# Justification for upper bound in Taylor polynomial

1. Aug 6, 2017

### woe_to_hice

1. The problem statement, all variables and given/known data
I've been reviewing some Taylor polynomial material, and looking over the results and examples here.
https://math.dartmouth.edu/archive/m8w10/public_html/m8l02.pdf

I'm referring to Example 3 on the page 12 (page numbering at top-left of each page). The question is asking about an upper bound on the error.

2. Relevant equations

3. The attempt at a solution
I was able to get the result in the PDF, but in the discussion of the example, the authors mention that there is a logical issue with using an exact value of e^(0.2) while we're approximating f(x) = e^x . As an alternate bound the authors propose using f(5)(c) < 2 .
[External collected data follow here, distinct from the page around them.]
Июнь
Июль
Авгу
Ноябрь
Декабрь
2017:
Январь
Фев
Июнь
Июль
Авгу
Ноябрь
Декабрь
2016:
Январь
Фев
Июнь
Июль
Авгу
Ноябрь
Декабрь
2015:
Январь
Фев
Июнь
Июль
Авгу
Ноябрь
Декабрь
Can anyone tell me where the justification for this value of 2 comes from? Why is this a proposed value for an upper bound?

Last edited: Aug 6, 2017
2. Aug 6, 2017

### Staff: Mentor

To be honest? I can't see it either. One could take $0.2 < \frac{1}{2}$ and $f^{(5)}(c) \leq e^{0.2} < e^{0.5} < \sqrt{3} < 2$ or something like
$$f^{(5)}(c) = 1 + c + \frac{c^2}{2!}+ \frac{c^3}{3!} + \ldots < 1+\frac{1}{5}+\left( \frac{1}{5}\right)^2+ \left( \frac{1}{5}\right)^3+\ldots < 1+\frac{1}{2}+\left( \frac{1}{2}\right)^2 +\ldots = 2$$ but this is a lot of guesswork. Did they eventually had an upper bound in the previous section, or perhaps the $K$ in Rolle?

Another possibility is to use the fact (if given), that the exponential function is convex. In this case we have
$$f^{(5)}(c) < \frac{e^0+e^1}{2} < \frac{1}{2} + \frac{3}{2} = 2$$

3. Aug 6, 2017

### woe_to_hice

Thanks for replying. I will look at the Rolle's theorem possibility.

4. Aug 6, 2017

### Ray Vickson

For $x > 0$ we have $e^{-x} > 1-x$, so $e^x < 1/(1-x)$, giving $e^{0.2} < 1/(1 - 0.2) = 1.25 < 2$.